## Your instructions:
Look through the data below for the string "FileFunction", and copy every line where it turns up.

## Input for this task:
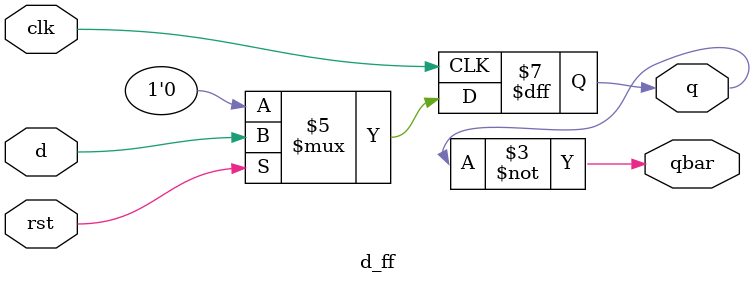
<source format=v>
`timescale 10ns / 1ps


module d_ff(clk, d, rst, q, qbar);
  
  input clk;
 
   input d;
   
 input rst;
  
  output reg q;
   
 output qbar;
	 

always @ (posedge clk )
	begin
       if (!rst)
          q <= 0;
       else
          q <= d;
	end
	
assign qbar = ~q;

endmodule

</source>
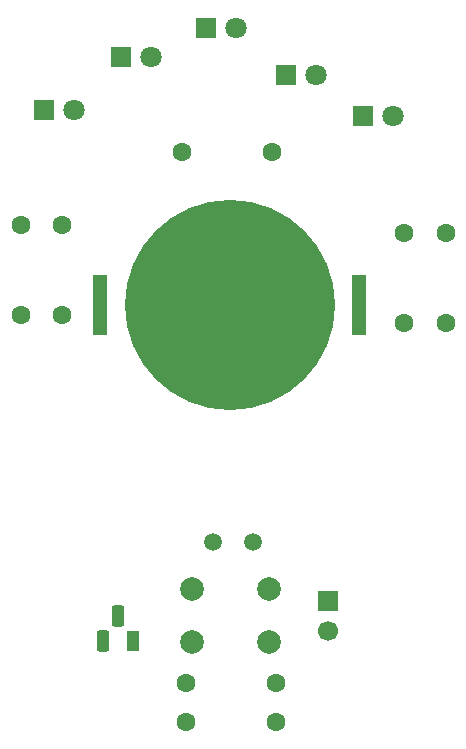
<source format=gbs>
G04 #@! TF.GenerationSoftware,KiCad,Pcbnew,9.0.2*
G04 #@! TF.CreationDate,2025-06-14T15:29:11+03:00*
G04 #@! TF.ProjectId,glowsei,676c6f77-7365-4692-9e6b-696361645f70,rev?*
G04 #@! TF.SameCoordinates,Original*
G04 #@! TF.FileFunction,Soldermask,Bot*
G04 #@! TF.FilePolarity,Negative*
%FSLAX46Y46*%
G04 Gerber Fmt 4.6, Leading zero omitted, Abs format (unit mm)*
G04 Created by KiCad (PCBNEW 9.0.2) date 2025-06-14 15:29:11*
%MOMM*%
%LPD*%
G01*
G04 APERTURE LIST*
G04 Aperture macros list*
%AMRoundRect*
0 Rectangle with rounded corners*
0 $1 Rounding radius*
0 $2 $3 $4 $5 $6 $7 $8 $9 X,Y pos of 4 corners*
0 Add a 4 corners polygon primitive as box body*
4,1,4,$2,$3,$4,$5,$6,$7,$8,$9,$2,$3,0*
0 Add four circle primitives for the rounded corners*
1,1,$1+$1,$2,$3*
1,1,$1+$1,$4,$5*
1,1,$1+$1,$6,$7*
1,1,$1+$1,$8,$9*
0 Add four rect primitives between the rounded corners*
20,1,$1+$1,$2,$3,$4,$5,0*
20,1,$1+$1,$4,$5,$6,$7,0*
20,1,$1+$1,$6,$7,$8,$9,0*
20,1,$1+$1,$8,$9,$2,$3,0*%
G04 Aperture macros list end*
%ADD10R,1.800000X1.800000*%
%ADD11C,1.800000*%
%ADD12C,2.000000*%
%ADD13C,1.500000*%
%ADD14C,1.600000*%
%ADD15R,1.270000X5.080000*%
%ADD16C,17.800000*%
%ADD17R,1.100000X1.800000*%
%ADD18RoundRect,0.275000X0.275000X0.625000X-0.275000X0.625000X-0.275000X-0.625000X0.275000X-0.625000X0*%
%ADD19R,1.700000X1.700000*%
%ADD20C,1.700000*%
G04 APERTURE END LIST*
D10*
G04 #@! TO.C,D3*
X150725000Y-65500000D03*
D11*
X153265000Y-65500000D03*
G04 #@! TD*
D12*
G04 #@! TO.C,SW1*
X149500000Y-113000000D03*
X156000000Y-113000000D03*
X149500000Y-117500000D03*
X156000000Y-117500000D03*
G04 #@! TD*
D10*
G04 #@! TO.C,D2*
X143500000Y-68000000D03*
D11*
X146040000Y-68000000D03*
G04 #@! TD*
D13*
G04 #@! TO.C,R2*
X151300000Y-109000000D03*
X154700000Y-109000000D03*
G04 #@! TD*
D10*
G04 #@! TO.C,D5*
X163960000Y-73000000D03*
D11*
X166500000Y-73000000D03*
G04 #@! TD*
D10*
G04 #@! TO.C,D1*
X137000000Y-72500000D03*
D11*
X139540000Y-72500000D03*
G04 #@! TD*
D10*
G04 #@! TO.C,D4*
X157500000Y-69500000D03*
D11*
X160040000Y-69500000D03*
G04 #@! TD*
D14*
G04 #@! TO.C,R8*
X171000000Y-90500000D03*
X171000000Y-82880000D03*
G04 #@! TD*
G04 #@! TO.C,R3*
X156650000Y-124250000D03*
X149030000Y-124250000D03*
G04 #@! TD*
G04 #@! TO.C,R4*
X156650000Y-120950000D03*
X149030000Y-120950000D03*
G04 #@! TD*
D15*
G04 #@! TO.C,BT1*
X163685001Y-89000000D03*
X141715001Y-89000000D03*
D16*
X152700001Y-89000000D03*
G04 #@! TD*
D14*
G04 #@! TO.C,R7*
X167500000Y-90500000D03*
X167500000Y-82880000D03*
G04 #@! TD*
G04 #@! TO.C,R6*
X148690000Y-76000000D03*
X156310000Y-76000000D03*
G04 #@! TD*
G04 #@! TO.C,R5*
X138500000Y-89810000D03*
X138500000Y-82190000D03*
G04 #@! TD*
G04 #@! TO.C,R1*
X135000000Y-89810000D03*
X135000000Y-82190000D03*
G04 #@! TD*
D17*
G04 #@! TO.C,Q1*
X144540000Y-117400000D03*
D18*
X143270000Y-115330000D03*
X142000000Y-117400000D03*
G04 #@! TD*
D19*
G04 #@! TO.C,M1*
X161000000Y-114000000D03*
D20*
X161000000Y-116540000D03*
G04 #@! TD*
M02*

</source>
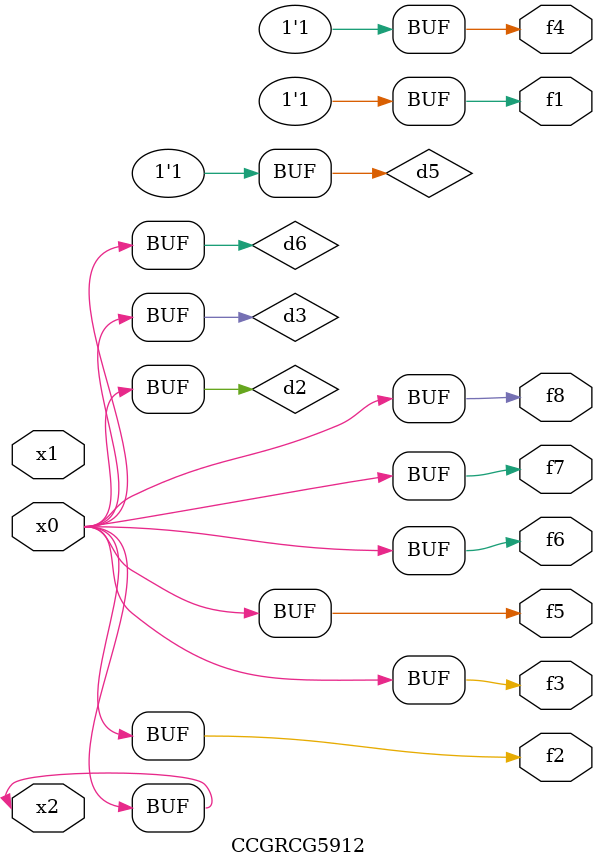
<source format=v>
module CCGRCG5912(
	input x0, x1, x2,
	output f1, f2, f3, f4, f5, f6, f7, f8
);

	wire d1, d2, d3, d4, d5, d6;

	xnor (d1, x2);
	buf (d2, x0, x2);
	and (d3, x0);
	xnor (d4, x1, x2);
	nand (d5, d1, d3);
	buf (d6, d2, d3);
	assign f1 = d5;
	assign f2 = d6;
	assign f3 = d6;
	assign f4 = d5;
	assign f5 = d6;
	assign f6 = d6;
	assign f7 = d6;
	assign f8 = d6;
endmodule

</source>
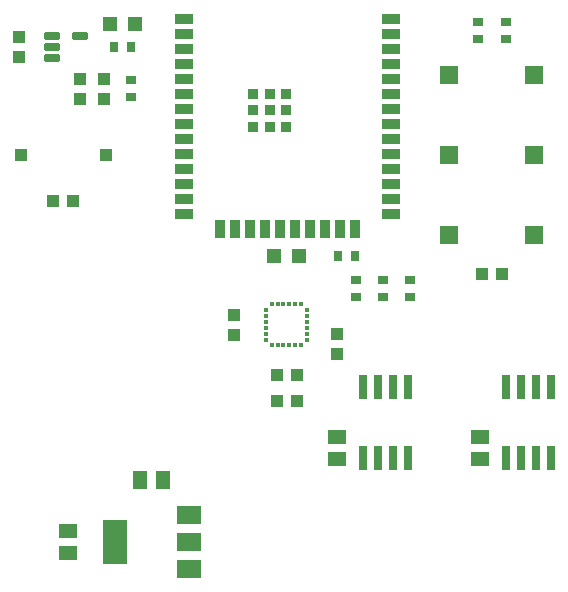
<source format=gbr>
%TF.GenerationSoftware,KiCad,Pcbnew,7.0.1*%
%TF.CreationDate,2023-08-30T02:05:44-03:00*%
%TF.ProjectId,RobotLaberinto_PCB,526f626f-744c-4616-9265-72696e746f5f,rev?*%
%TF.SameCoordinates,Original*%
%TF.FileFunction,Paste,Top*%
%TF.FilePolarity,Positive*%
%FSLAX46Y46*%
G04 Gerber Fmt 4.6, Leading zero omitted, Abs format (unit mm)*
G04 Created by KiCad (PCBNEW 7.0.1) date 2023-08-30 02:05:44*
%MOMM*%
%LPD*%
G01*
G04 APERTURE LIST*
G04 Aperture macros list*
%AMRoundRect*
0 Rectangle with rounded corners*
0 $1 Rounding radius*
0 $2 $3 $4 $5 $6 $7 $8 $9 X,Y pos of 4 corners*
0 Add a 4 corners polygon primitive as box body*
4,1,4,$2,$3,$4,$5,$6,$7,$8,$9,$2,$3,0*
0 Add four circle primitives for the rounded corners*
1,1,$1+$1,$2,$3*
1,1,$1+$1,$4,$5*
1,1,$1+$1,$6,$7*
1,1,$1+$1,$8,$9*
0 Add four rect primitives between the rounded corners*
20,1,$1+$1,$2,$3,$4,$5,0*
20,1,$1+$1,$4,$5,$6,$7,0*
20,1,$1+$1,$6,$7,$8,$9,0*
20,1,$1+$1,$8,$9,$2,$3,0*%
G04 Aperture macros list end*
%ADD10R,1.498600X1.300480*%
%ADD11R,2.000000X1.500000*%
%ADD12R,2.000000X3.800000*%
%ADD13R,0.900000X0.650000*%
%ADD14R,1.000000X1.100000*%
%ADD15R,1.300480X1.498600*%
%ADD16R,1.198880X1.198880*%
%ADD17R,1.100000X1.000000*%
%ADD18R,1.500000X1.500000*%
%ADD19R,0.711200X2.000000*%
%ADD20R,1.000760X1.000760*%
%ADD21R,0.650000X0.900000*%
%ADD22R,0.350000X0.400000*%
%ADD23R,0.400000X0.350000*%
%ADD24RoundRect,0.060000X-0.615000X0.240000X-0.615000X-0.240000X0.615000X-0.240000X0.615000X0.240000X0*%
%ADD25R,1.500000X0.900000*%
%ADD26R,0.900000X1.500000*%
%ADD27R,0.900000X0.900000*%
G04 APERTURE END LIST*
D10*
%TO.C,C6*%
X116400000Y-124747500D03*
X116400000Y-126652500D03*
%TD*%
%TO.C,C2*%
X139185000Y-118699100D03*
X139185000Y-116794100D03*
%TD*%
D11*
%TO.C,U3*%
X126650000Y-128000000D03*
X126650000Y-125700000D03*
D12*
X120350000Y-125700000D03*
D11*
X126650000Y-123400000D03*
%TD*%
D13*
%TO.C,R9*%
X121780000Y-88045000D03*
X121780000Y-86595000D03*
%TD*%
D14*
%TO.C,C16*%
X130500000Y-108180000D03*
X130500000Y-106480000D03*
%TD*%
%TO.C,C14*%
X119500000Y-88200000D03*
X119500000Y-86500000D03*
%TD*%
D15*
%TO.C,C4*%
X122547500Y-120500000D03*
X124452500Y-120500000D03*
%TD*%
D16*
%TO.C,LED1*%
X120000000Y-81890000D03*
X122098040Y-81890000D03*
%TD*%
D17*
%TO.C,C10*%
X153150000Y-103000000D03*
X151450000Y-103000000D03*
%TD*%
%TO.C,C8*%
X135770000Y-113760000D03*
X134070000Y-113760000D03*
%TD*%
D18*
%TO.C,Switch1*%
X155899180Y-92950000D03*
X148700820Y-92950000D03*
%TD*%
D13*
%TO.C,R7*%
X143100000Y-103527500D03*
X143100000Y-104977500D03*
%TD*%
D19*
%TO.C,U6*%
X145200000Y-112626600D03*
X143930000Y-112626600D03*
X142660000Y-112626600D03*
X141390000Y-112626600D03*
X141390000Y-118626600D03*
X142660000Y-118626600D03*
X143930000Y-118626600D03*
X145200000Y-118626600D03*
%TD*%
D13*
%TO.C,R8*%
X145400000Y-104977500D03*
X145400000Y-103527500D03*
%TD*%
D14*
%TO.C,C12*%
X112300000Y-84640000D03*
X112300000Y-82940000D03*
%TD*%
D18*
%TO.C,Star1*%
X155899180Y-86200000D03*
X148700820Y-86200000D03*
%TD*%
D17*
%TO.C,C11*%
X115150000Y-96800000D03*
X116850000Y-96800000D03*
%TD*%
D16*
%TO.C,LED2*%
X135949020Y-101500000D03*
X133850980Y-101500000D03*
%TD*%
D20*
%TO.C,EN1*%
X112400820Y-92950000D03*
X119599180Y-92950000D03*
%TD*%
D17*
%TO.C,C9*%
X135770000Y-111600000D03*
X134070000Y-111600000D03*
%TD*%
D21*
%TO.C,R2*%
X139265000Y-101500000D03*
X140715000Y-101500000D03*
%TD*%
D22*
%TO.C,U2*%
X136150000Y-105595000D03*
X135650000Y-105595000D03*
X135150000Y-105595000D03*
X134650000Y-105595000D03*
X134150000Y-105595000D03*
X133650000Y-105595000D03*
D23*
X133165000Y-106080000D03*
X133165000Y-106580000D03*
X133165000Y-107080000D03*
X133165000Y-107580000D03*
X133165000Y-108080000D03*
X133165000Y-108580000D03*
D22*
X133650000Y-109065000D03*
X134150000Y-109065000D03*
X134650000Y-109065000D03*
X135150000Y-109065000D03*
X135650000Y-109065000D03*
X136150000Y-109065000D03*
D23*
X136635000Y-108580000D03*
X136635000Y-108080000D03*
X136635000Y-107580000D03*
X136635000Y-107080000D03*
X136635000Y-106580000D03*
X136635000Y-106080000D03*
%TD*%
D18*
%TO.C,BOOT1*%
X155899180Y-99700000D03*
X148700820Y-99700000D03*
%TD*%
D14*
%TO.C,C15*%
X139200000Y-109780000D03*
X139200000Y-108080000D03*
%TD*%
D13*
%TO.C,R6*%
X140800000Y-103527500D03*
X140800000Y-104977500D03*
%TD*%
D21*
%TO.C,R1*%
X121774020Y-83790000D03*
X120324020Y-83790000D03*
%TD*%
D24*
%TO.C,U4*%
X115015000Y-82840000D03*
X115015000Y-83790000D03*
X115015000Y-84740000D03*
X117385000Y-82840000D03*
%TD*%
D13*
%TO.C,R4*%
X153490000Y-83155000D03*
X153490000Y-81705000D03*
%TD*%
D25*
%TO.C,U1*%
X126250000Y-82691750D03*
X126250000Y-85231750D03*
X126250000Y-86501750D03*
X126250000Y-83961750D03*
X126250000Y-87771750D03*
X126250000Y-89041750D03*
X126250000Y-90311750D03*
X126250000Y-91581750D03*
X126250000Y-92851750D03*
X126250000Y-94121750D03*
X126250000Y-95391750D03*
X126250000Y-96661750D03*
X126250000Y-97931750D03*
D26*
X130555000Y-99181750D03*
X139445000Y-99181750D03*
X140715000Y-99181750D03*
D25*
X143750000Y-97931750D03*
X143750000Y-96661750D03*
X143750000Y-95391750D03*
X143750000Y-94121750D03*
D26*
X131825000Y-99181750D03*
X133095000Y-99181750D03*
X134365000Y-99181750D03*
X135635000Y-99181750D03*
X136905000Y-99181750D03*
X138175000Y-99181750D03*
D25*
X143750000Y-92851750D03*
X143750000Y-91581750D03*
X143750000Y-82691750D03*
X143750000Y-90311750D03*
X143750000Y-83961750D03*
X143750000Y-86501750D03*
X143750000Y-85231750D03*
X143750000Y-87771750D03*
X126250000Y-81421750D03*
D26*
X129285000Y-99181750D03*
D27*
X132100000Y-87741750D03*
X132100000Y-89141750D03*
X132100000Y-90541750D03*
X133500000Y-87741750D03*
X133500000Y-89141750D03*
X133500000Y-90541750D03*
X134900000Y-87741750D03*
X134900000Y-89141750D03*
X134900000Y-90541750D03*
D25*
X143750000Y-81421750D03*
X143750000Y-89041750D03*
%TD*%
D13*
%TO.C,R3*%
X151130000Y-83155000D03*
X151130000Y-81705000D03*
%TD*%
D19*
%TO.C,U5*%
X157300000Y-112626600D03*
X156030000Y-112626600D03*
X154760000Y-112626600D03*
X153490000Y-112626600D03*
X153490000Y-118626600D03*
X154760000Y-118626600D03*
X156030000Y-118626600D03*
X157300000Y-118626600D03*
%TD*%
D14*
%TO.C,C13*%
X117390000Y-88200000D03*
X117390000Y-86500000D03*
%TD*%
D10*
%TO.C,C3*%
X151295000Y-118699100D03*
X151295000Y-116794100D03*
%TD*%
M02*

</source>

## Exercise result:
G04 #@! TF.FileFunction,Soldermask,Bot*
%TF.FileFunction,Paste,Top*%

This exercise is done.